NAPG: Non-Autoregressive Program Generation for Hybrid Tabular-Textual Question Answering

TL;DR

This paper introduces a non-autoregressive framework for program generation in hybrid tabular-textual QA, significantly improving speed and accuracy over autoregressive methods by independently generating complete program tuples.

Contribution

It proposes a novel non-autoregressive approach that addresses error propagation and enhances speed in program generation for hybrid QA tasks.

Findings

Achieves state-of-the-art performance on ConvFinQA and MultiHiertt datasets.

Boosts program generation speed by 21 times.

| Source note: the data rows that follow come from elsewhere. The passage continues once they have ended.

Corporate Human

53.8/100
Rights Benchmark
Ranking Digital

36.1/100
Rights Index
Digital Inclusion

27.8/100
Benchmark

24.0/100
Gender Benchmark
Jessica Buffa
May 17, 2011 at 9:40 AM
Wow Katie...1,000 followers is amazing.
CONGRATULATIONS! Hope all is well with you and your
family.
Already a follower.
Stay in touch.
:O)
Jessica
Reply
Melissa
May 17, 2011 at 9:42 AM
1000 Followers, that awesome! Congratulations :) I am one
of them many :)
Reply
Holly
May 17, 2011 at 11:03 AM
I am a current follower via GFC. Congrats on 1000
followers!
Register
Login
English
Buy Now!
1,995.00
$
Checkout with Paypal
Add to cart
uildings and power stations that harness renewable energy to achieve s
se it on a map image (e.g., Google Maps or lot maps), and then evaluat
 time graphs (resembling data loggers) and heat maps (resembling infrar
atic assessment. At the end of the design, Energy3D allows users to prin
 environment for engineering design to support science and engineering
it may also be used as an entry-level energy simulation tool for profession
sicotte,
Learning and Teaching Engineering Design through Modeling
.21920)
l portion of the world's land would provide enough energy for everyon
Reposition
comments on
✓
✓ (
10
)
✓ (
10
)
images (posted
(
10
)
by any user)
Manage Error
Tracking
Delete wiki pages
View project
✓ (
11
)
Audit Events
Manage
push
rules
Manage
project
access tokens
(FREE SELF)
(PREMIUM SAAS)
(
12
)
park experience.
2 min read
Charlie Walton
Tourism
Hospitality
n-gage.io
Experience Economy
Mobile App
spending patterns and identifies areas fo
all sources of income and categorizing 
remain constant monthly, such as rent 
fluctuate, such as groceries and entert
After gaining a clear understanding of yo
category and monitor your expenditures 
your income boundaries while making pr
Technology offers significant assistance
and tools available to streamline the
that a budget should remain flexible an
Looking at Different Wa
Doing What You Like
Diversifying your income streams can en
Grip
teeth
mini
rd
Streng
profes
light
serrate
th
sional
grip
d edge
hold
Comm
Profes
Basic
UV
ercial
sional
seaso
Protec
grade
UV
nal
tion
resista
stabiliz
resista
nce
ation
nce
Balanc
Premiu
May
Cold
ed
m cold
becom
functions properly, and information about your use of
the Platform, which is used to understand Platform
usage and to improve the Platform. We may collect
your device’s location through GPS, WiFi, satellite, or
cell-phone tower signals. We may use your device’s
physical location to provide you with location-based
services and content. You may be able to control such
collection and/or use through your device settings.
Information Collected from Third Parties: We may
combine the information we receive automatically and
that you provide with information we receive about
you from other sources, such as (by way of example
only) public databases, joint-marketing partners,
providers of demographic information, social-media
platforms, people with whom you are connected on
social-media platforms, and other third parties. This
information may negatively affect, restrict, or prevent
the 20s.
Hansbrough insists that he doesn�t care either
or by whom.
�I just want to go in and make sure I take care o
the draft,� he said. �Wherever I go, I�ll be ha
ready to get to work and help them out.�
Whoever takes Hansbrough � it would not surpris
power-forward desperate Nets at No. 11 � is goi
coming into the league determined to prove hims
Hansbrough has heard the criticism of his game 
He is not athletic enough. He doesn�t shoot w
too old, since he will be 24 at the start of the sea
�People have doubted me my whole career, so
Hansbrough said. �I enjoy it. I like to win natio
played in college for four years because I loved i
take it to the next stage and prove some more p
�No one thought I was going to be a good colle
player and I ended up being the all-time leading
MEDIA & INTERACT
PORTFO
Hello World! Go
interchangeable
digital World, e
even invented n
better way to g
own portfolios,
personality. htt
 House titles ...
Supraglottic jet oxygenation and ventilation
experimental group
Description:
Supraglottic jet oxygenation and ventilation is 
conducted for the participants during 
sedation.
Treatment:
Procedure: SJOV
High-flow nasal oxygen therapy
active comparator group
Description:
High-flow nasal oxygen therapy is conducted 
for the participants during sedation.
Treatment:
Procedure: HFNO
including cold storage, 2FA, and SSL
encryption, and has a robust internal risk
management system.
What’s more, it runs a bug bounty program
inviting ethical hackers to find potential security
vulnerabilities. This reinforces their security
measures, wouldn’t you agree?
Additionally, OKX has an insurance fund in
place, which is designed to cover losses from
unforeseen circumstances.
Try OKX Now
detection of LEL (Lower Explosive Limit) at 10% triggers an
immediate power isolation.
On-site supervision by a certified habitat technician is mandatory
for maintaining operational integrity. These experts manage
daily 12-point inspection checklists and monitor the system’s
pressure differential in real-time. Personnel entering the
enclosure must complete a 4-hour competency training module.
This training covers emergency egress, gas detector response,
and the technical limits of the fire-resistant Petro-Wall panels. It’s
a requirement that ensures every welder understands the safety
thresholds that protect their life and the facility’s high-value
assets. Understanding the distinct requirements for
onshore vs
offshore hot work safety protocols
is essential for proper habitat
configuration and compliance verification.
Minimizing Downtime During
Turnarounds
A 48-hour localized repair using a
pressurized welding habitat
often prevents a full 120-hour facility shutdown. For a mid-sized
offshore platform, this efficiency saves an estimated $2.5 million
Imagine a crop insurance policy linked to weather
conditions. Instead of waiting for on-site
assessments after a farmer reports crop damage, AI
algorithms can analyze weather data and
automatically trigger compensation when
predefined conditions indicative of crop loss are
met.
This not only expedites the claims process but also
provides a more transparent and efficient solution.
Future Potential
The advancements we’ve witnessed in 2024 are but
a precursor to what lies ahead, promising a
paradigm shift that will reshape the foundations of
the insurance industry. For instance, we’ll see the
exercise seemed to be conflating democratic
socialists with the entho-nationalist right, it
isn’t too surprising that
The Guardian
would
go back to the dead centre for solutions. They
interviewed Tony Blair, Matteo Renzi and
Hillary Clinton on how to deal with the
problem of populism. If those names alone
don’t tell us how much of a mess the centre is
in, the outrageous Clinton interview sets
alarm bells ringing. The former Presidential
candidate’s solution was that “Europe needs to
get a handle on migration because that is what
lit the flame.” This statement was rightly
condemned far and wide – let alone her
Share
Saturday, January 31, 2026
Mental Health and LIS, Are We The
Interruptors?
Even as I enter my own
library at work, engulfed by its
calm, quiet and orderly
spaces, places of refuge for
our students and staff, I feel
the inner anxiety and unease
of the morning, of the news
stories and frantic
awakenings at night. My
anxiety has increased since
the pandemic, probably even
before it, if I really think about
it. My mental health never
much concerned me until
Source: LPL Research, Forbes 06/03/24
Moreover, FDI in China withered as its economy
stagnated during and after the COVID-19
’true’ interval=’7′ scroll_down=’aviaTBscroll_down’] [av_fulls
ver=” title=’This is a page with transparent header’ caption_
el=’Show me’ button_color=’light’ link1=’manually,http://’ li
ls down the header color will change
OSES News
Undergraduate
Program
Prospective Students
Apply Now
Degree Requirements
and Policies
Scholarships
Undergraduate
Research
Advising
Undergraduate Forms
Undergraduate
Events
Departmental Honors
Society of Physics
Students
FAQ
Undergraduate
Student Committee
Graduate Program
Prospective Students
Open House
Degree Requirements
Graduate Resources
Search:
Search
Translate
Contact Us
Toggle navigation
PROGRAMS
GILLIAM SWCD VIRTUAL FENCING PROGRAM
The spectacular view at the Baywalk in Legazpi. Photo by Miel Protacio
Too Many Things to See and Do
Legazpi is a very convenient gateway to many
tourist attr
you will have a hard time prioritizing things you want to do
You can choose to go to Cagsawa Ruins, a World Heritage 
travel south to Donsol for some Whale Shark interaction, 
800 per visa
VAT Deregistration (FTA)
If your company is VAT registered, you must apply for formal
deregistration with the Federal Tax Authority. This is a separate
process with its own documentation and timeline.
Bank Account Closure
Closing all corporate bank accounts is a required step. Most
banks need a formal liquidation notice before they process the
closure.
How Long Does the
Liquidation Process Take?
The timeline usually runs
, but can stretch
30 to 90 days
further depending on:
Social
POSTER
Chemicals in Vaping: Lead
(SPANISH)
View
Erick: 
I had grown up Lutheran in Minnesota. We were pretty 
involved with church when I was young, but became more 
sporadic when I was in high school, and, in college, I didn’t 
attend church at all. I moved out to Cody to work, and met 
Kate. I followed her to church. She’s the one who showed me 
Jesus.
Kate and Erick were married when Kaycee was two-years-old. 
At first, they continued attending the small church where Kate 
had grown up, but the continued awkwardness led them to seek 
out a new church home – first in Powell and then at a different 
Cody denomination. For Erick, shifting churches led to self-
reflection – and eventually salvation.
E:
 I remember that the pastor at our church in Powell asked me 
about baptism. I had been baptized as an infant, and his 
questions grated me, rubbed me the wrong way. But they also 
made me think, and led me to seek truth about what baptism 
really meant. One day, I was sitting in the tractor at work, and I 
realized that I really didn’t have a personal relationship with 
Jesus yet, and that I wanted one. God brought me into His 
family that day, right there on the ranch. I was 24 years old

Reduces performance drop with increasing numerical reasoning steps.

Abstract

Hybrid tabular-textual question answering (QA) requires reasoning from heterogeneous information, and the types of reasoning are mainly divided into numerical reasoning and span extraction. Current numerical reasoning methods autoregressively decode program sequences, and each decoding step produces either an operator or an operand. However, the step-by-step decoding suffers from exposure bias, and the accuracy of program generation drops sharply as the decoding steps unfold due to error propagation. In this paper, we propose a non-autoregressive program generation framework, which independently generates complete program tuples containing both operators and operands, can address the error propagation issue while significantly boosting the speed of program generation. Experiments on the ConvFinQA and MultiHiertt datasets show that our non-autoregressive program generation method can bring about substantial improvements over the strong FinQANet (+5.06 Exe Acc and +4.80 Prog Acc points) and MT2Net (+7.97 EM and +6.38 F1 points) baselines, establishing the new state-of-the-art performance, while being much faster (21x) in program generation. Finally, with increasing numbers of numerical reasoning steps the performance drop of our method is significantly smaller than that of the baselines. Our code will be publicly available soon.